→ **WHAT YOU NEED TO DO**
Write what comes next in the article about the Packers Mystic Ceremony fan videos, picking up right after its final sentence.

By Jimmy Carlton Sportswriter Published Dec 09, 2015 at 1:16 PM

That Hail Mary touchdown pass Aaron Rodgers threw to Richard Rodgers in Detroit to win the game and save Green Bay’s season? You can thank a few local guys and their dark-magic sense of humor for it.

In "Awaken the G-Force," part three of the Packers Mystic Ceremony trilogy of short fan videos that was released last week, the Lambeau shaman embarks on a journey to seek the help of a darker power in order to find answers and fix the franchise’s problems.

The shaman, a masked and absurd-looking Packers hobo/devotee who is the central recurring character in the series, begins his transcendent expedition on Lincoln Memorial Drive at Milwaukee’s lakefront. His journey, after traveling untold miles and traipsing through the woods, ends by ringing the doorbell (and farting) at the home of a mysterious wizard.

What happens inside?

Well, a little divination, lots of chanting and a dramatic séance for Rodgers, whose picture is taped to a candle-topped altar, resulting in a spiritual summoning of a Green Bay legend.

→ **EXCERPTED DATA**

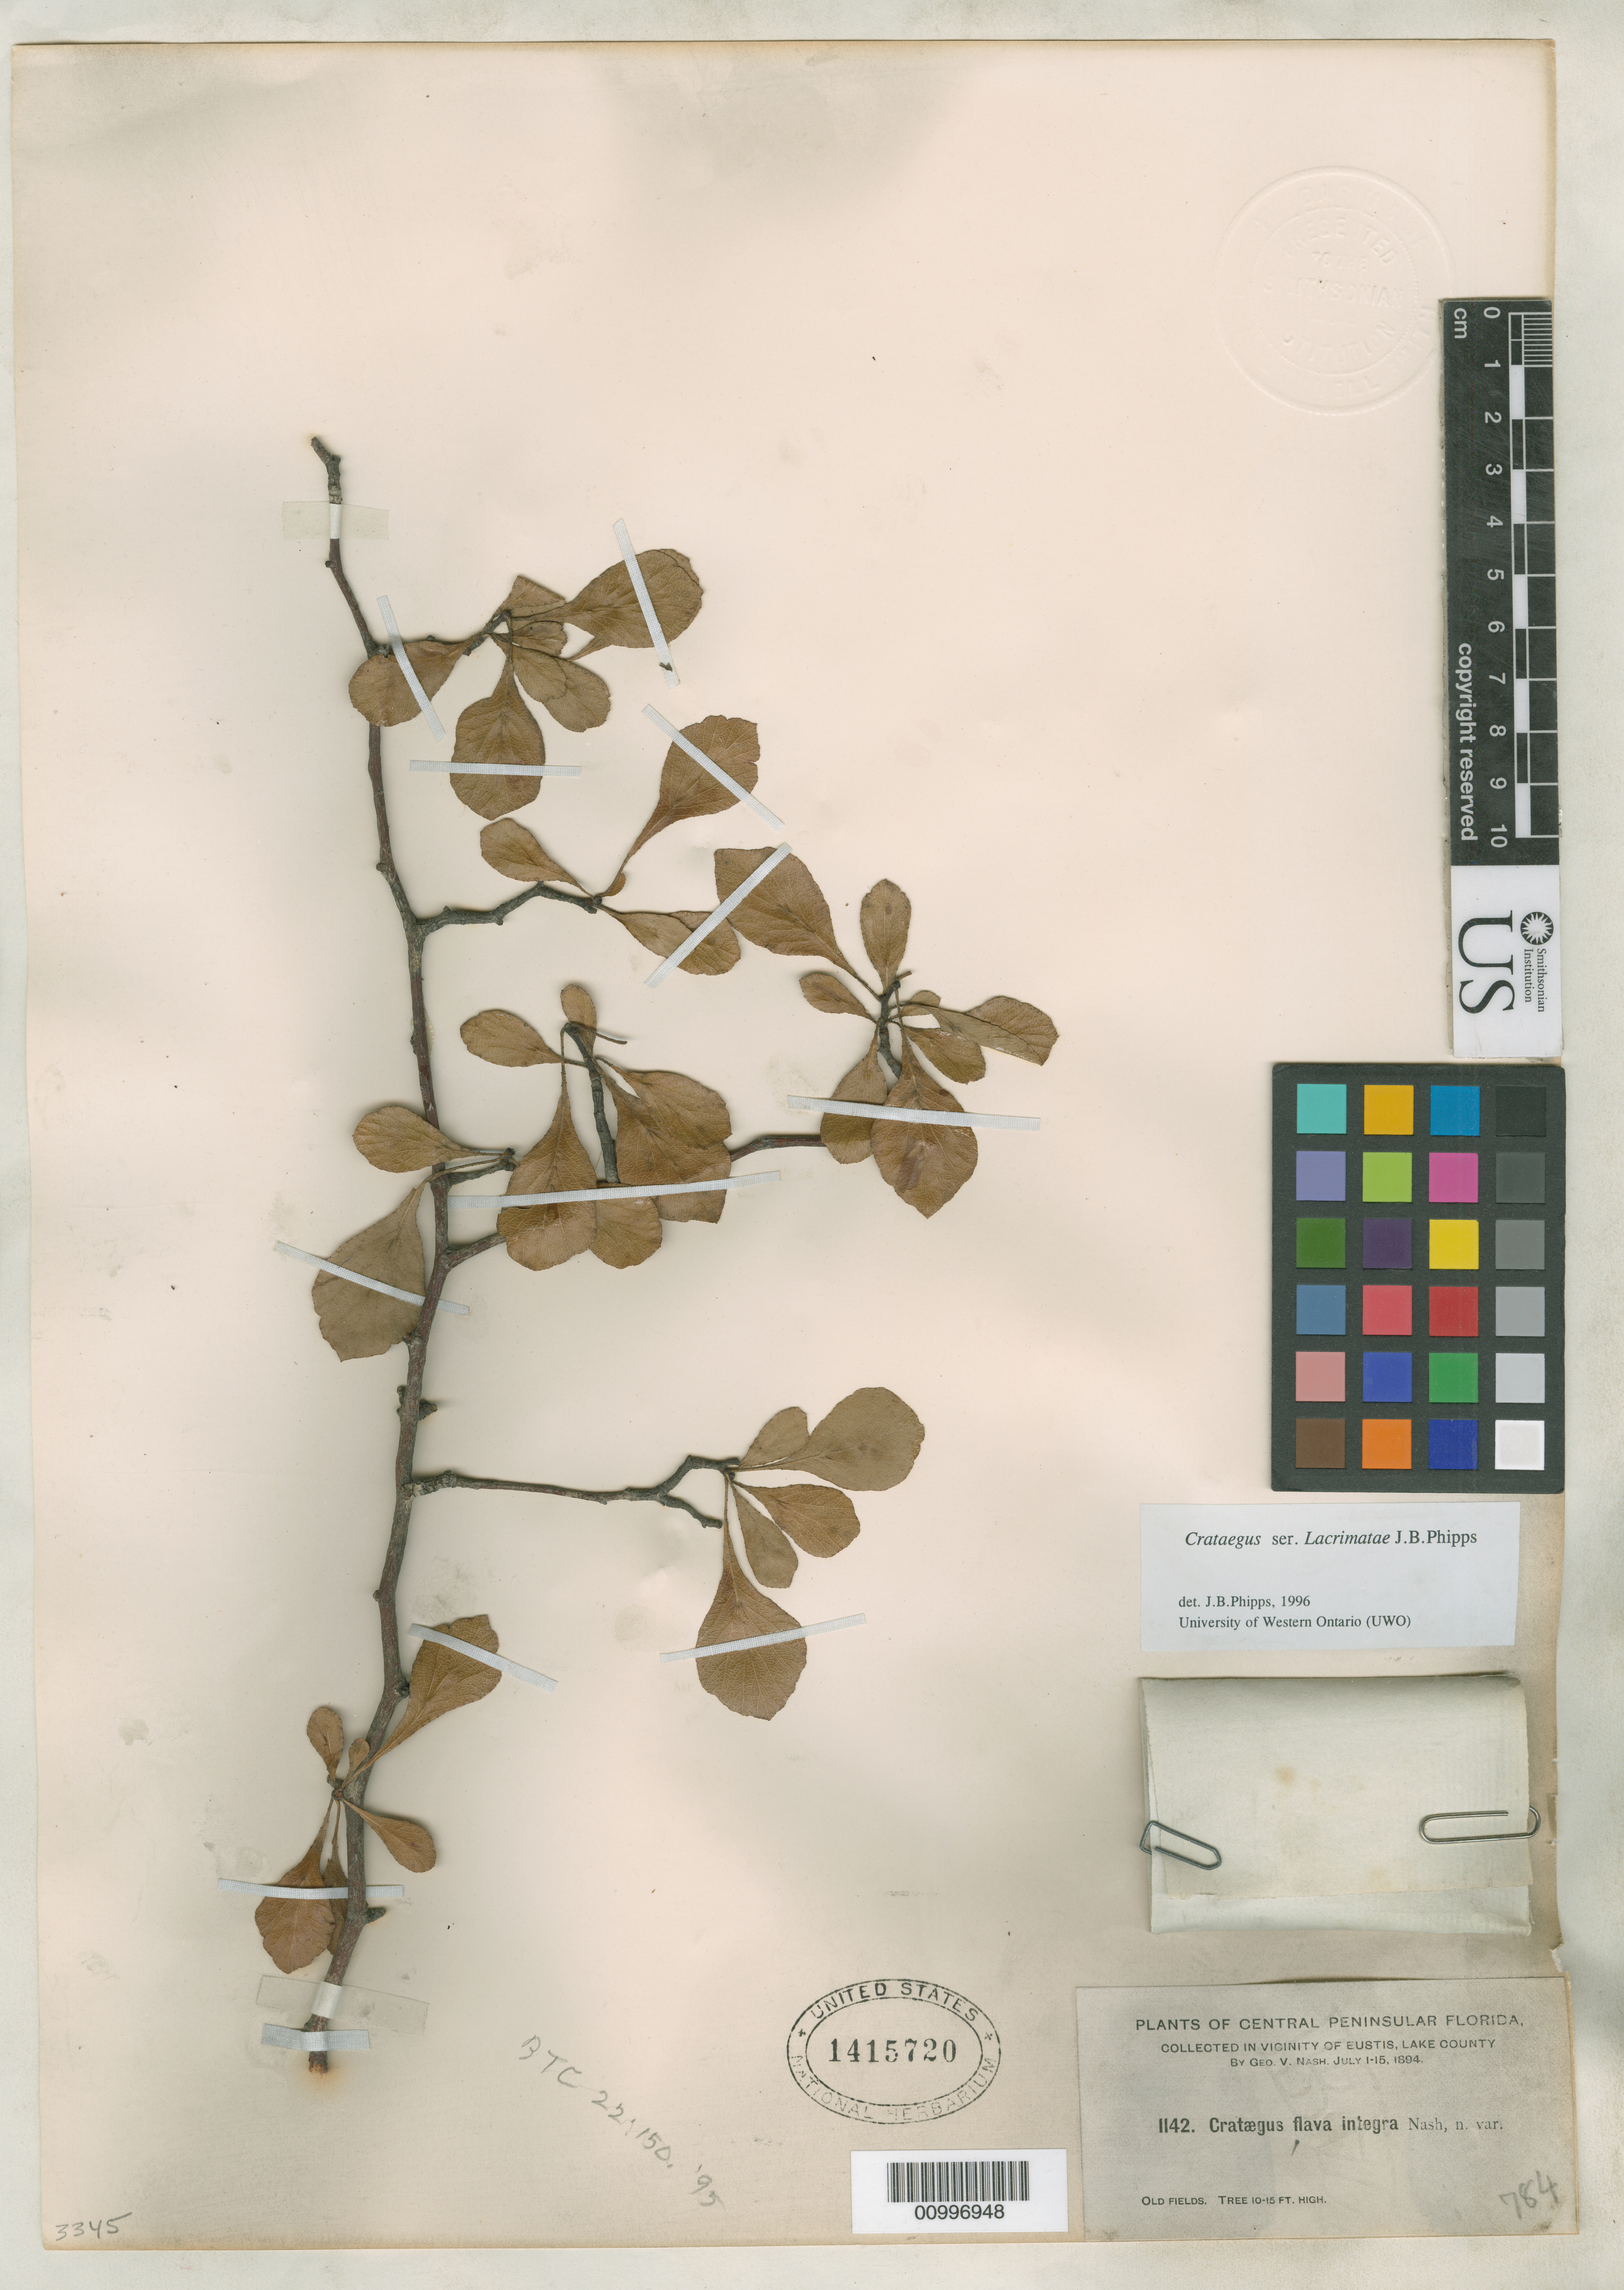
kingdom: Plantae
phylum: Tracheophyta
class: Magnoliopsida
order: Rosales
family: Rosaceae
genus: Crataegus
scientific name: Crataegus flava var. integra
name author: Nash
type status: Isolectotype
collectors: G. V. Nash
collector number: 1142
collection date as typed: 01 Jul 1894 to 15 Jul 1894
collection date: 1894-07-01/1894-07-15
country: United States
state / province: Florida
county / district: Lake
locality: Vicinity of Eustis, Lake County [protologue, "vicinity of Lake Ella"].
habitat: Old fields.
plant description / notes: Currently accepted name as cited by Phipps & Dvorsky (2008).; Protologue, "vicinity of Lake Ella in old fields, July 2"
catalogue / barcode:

→ **TASK RESPONSE**
The final scene shows the shaman and the wizard sitting on the couch munching on snacks and drinking Miller Lite, watching the game against the Lions and wildly celebrating the crazy ending, as only a couple of supernatural cheeseheads can.

Unfortunately but understandably, given the high level of quality, most of the video was shot and edited two weeks before that game. But, as director and cameraman Vic Buell was putting the finishing touches on the film, the Hail Mary fortuitously happened and he obviously had to include it.

"It was the absolute perfect moment," he said. "I mean, you could not have scripted that any better. So I’d like to say the ceremony is why the Hail Mary worked, and vice versa – the Hail Mary worked to put the closing on the Mystic Ceremony trilogy."

Even though it wasn’t part of the original screenplay, Buell was happy to accept the notes Rodgers added to the script with the winning heave.

"It was just him ad-libbing," Buell said. "A little on-screen improvisation."

What would the ending have been if the Packers hadn’t won that way?

"I think we might have just had them watch it on TV, drop a couple F-bombs and grumble in despair," Buell said. "That’s sort of a realistic Packer-fan reaction."

Buell, 27, and his 28-year-old creative collaborators, actors Al Kraemer and Wilhelm Schaumburg and production assistant Andrew Nordstrum, are just fans who love making the videos on their own time and getting "a rise out of some disgruntled fans," especially the notoriously reactive, doom-and-gloom ones.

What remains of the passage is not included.